WHAT YOU HAVE TO DO:
An exact transcript of every entry is required, without any of the pictures.

"""

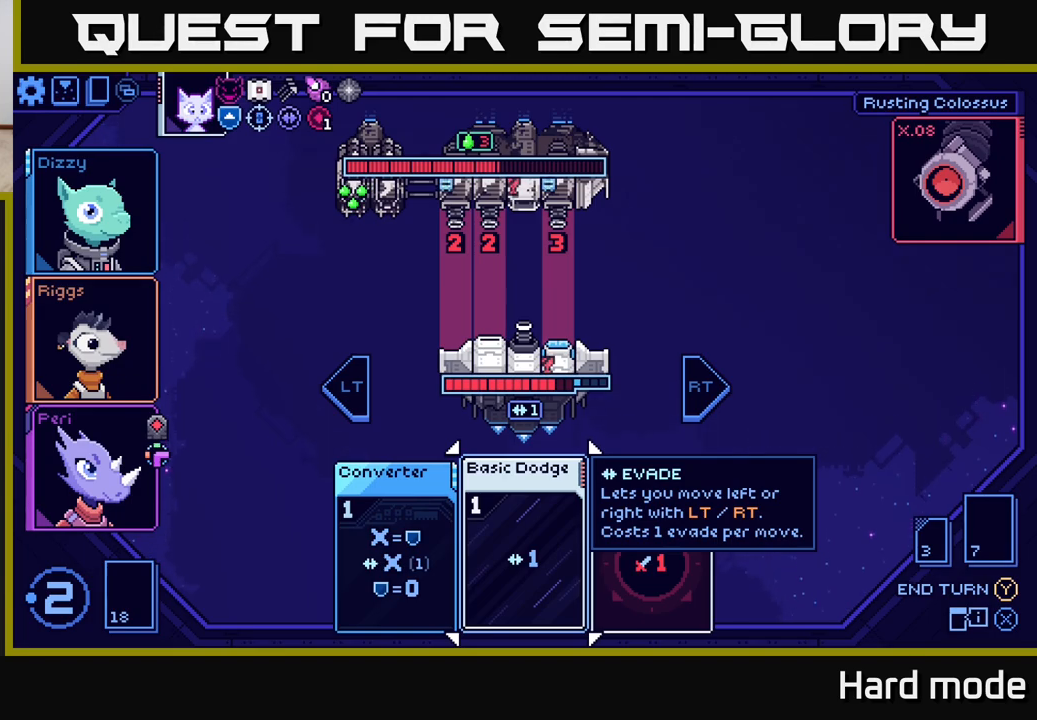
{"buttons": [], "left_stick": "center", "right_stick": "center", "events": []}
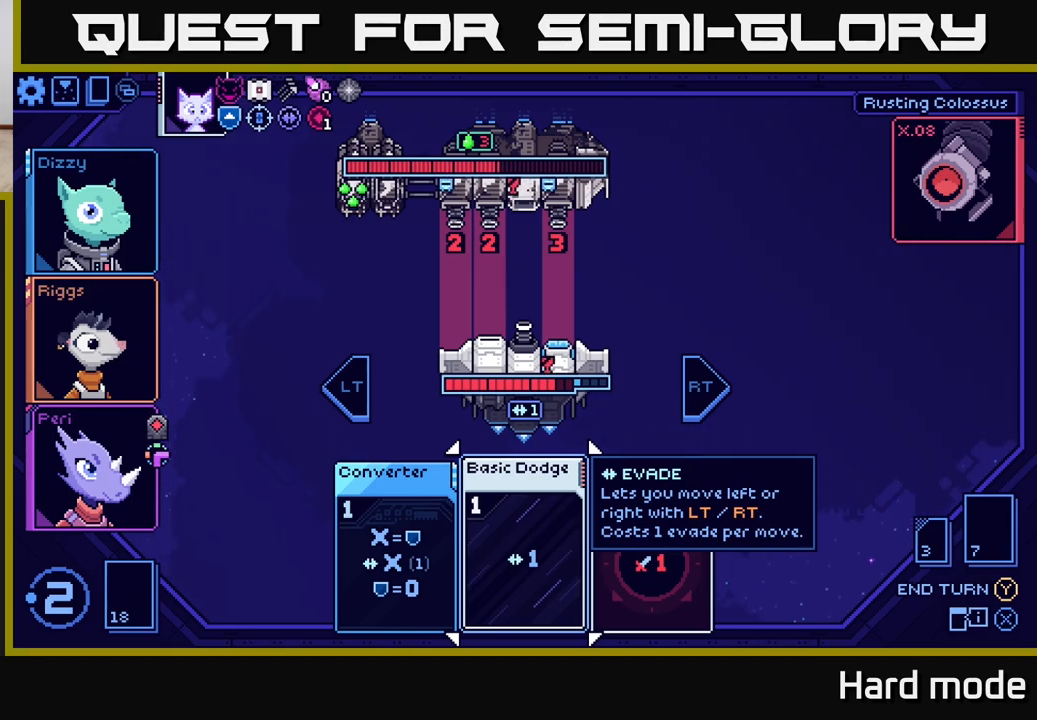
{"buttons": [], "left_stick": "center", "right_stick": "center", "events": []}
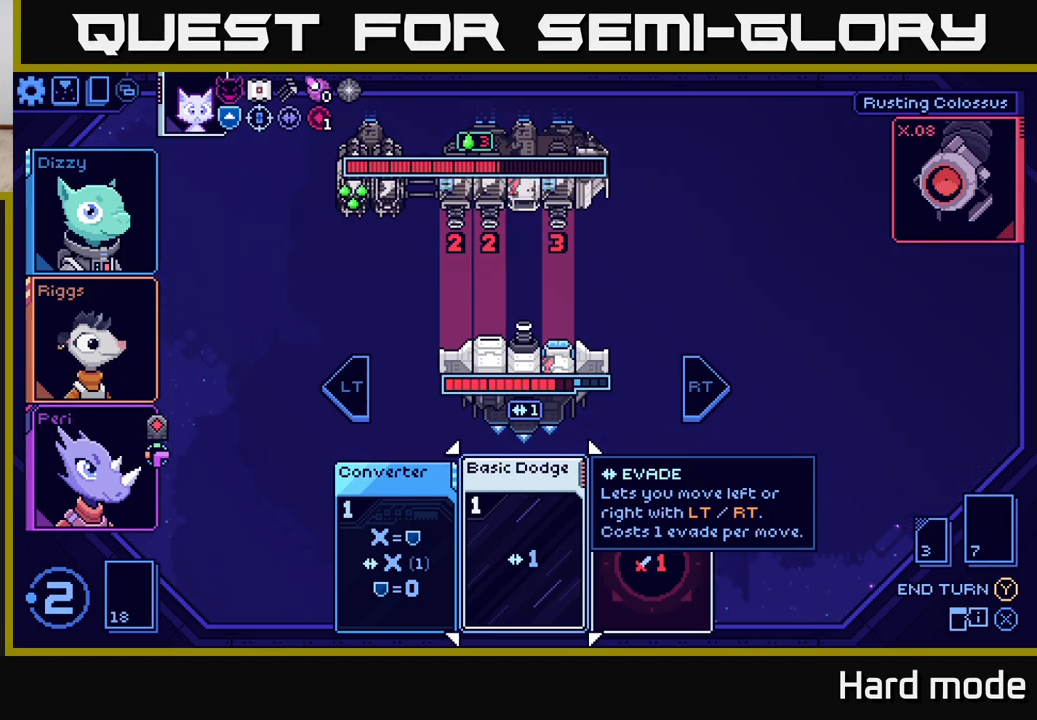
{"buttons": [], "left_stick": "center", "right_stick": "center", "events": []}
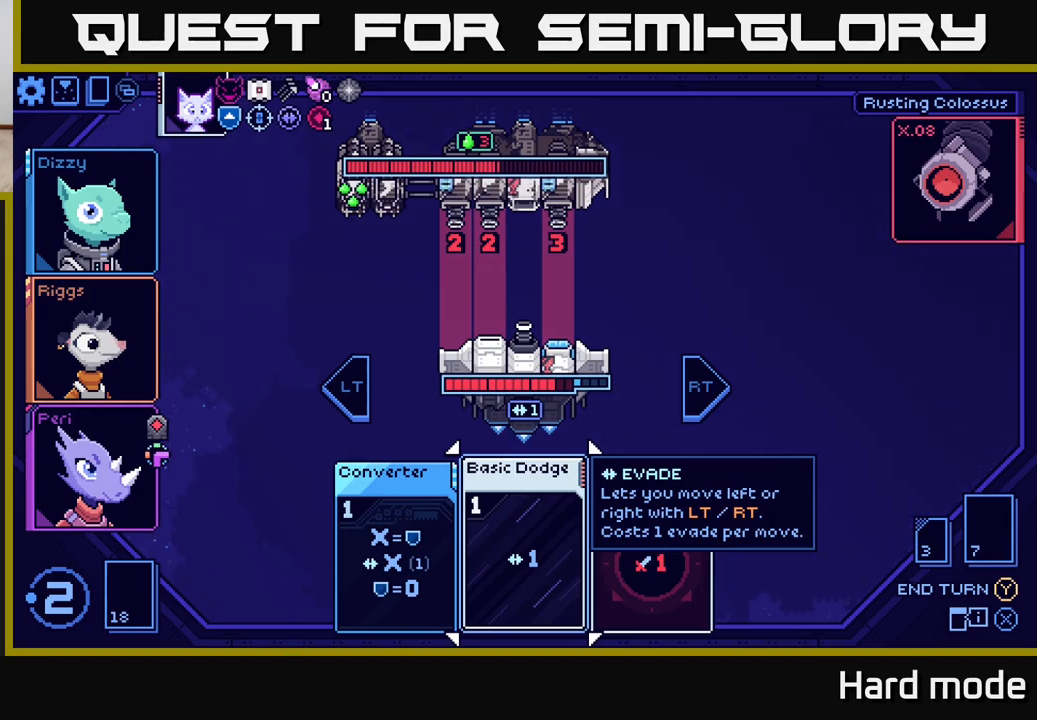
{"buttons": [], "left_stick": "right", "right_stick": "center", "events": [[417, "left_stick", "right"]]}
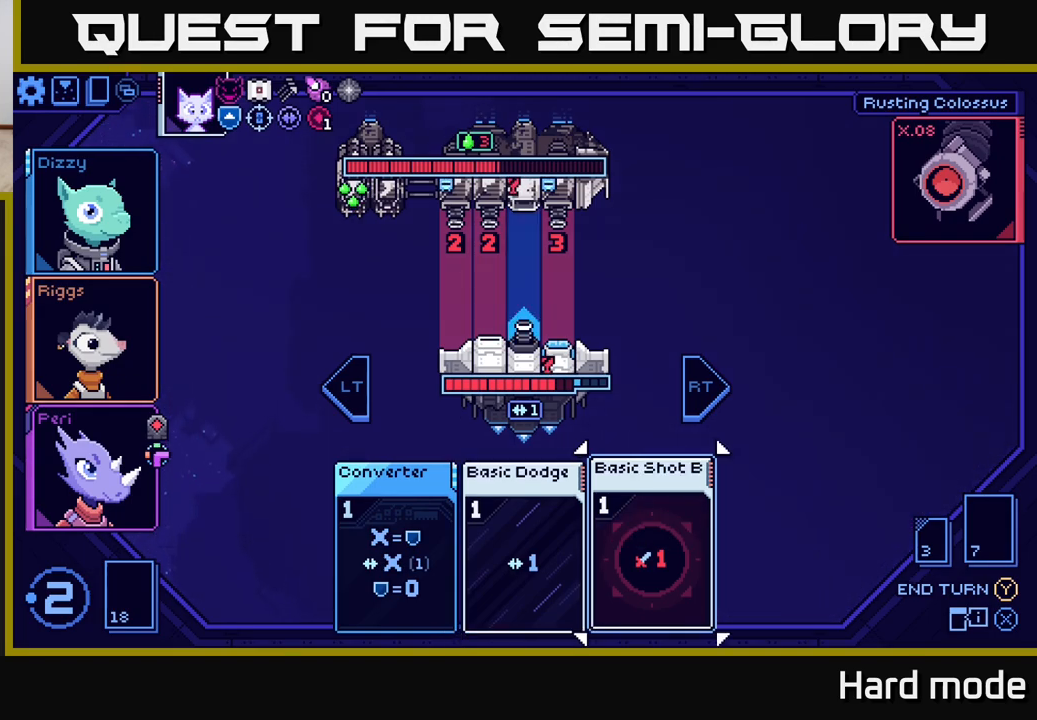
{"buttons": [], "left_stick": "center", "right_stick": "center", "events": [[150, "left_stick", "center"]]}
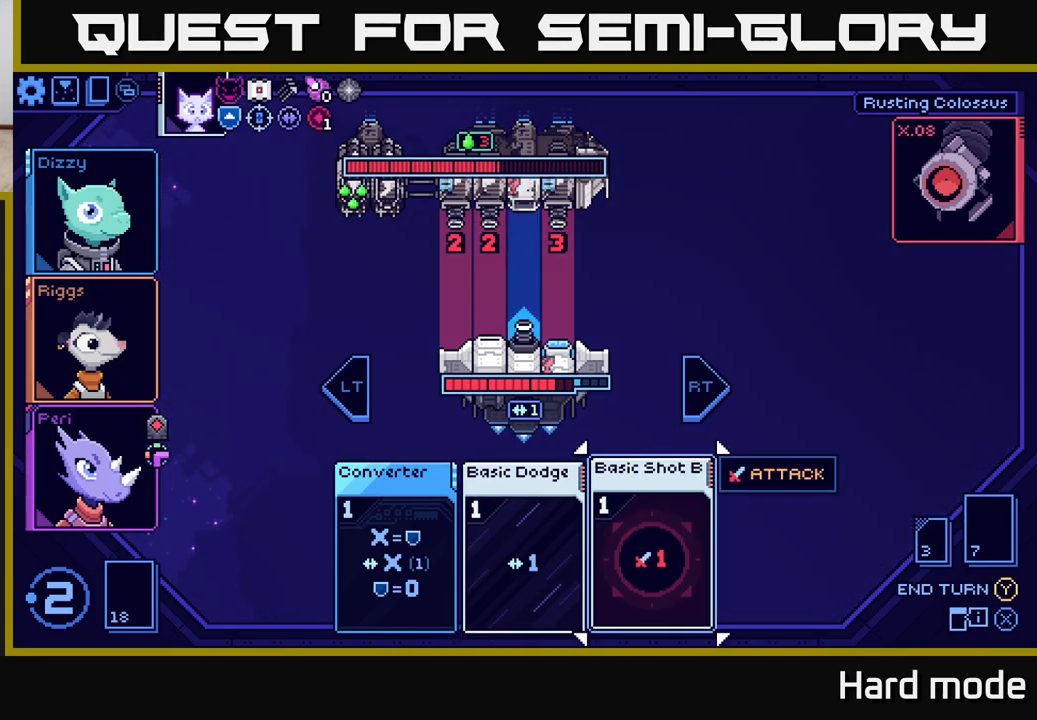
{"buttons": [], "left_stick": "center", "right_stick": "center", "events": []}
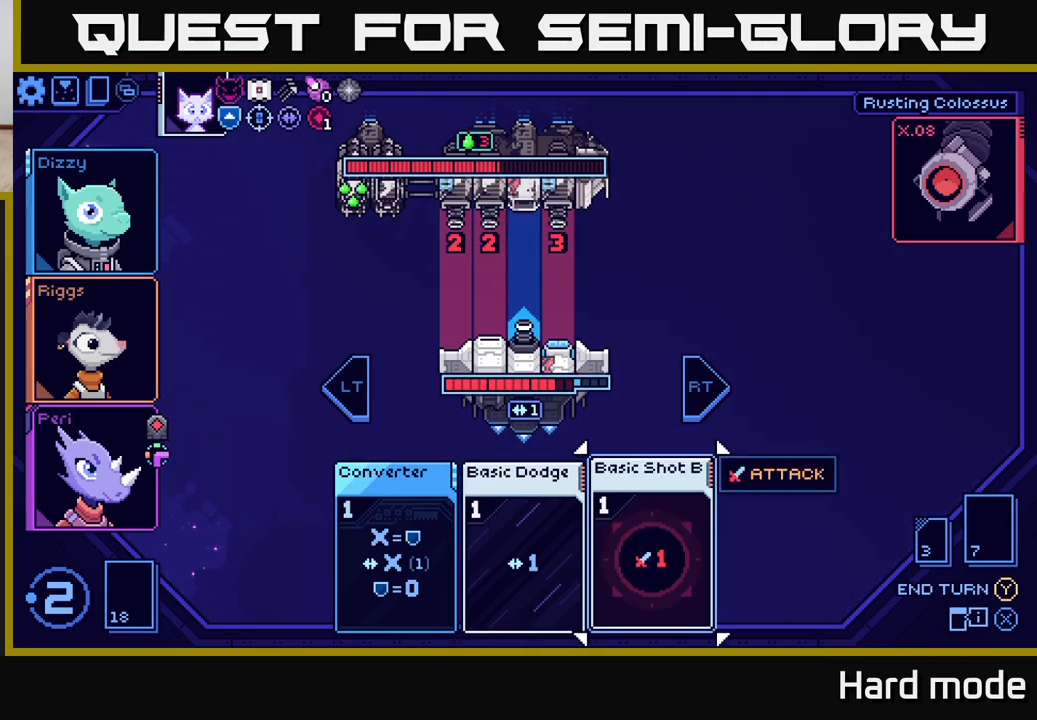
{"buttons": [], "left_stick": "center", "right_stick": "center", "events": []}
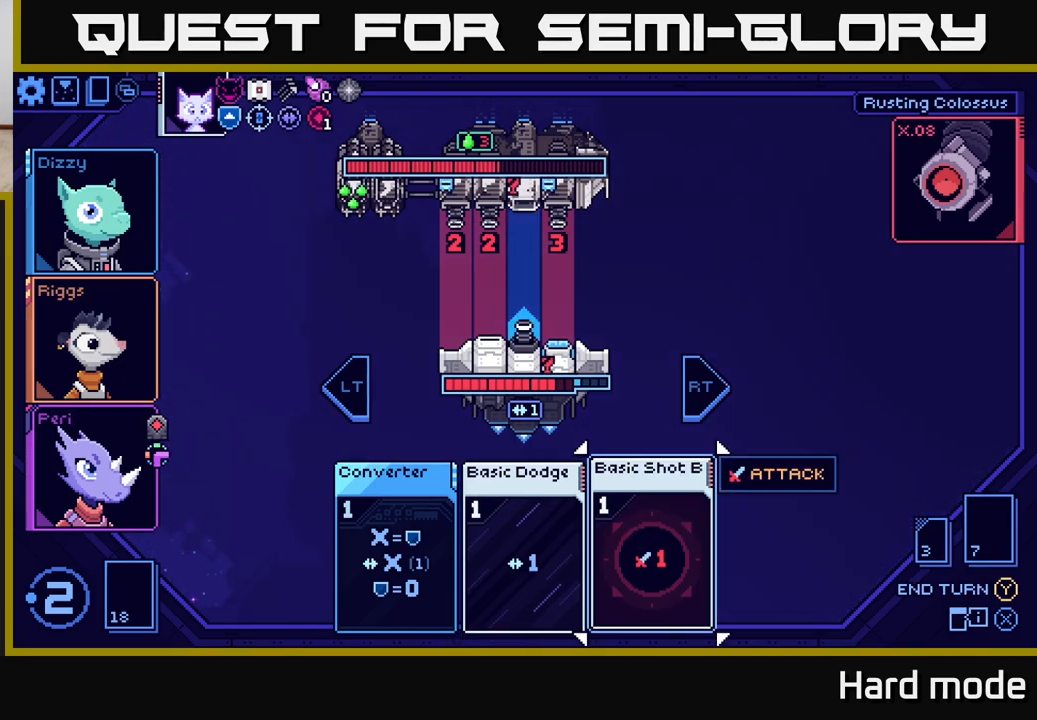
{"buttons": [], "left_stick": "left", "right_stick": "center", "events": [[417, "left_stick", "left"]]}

"""

RESULT OF THE TASK:
{"buttons": [], "left_stick": "center", "right_stick": "center", "events": []}
{"buttons": [], "left_stick": "center", "right_stick": "center", "events": []}
{"buttons": [], "left_stick": "center", "right_stick": "center", "events": []}
{"buttons": [], "left_stick": "right", "right_stick": "center", "events": [[417, "left_stick", "right"]]}
{"buttons": [], "left_stick": "center", "right_stick": "center", "events": [[150, "left_stick", "center"]]}
{"buttons": [], "left_stick": "center", "right_stick": "center", "events": []}
{"buttons": [], "left_stick": "center", "right_stick": "center", "events": []}
{"buttons": [], "left_stick": "left", "right_stick": "center", "events": [[417, "left_stick", "left"]]}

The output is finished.